Jennifer Weston, a professor at UMass Boston and a member of the Lakota Native American community, shared the story of the Standing Rock protest movement in a lecture on Wednesday.
Weston, who is a researcher, writer and producer focusing on issues concerning the Native American community, has worked for the past 20 years on various language restoration projects, which includes his time as the Director of the Wôpanâak Language Reclamation Project.
Weston came to speak on Wednesday as a part of the Native American and Indigenous Studies Colloquia Series to shed light on the history of the Standing Rock protest movement, how youth organized different Native American communities to help delay the Dakota Access Pipeline’s construction and how the protests unfolded on the ground and in the media.
Weston recounted that with the consent of the state government, the developers of the Dakota access pipeline chose to redirect it from North Dakota’s capital, Bismarck, through Standing Rock, N.D. This decision initiated protests from the Native American communities living on Standing Rock lands.
In response, these groups came together to organize and curtail the project.
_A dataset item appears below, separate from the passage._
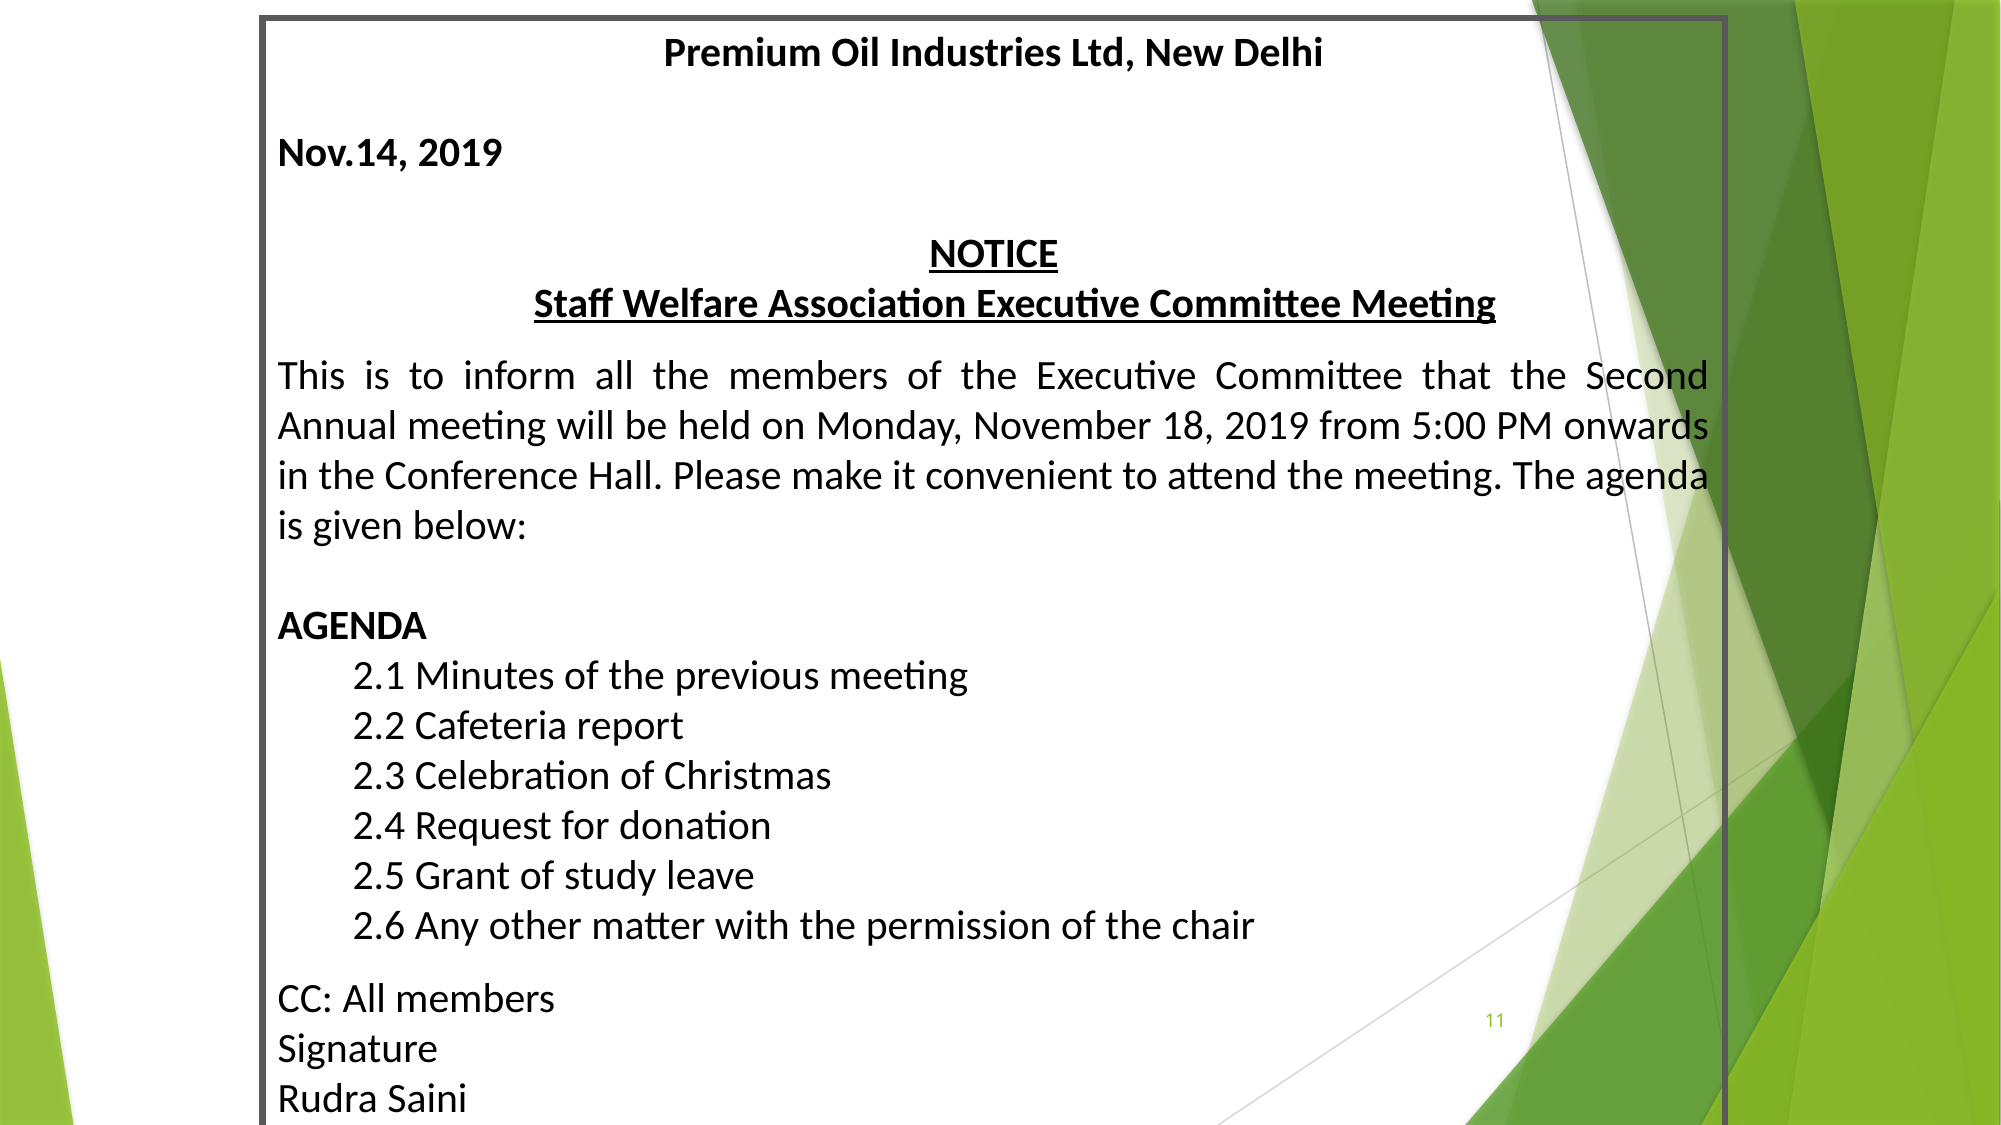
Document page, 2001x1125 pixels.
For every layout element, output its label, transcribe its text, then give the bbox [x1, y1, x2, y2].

text_box Premium Oil Industries Ltd, New Delhi Nov.14, 2019 NOTICE Staff Welfare Association Executive Committee Meeting This is to inform all the members of the Executive Committee that the Second Annual meeting will be held on Monday, November 18, 2019 from 5:00 PM onwards in the Conference Hall. Please make it convenient to attend the meeting. The agenda is given below: AGENDA 2.1 Minutes of the previous meeting 2.2 Cafeteria report 2.3 Celebration of Christmas 2.4 Request for donation 2.5 Grant of study leave 2.6 Any other matter with the permission of the chair CC: All members Signature Rudra Saini [262, 17, 1725, 1125]
slide_number 11 [1409, 991, 1522, 1051]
Weston recounted how the tribes and community at first tried to rely on past Native American treaty agreements with the Federal Government in lawsuits and other legal proceedings but were met with their efforts being ignored.
So, in response, youth members throughout the different Standing Rock communities sought to organize a larger protest movement rooted in tribal rituals, which included group prayer, the building of teepees and other native practices.
It was important that this protest movement was rooted in these traditions because the land of Standing Rock is particularly sacred to the different tribes that inhabit it and key to their survival. The land contains sacred burial grounds and worship sites.
Weston said that the youth oriented their protest tactics around tribal practices to emphasize the importance of Standing Rock as a piece of earth that they are connected to. One youth group ran together all the way from North Dakota to Washington, D.C. with their tribal eagle staff and worked to receive over 100,000 signatures against the pipeline’s creation.
West recounted that over the course of the protest over 10,000 people attended and that 800 arrests were made. She said that the Native American protesters received “an egregious misrepresentation” in the media for being violent and dangerous despite them sticking to their tribal practices.
Though the pipeline was halted by the Obama administration just days after his election, President Trump gave the go-ahead to the company in charge of creating the pipeline, Energy Transfer Partners.
“I firmly believe that I’ll live to see the day when this pipeline permit expires, and our community will participate in its removal from our community territory,” West said. “I think this is a temporary victory for the fossil fuels and the extraction industries in this country. In our communities, we have to take the long view because we are educated and grounded in ceremonies that our families have been practicing for thousands of years, and the events that happened this century and in the previous one are very much temporary circumstances.”
The event was co-sponsored by the Office of the Dean of Arts and Sciences, Religious Studies Program, America Studies Program and the Department of Anthropology at Brandeis University.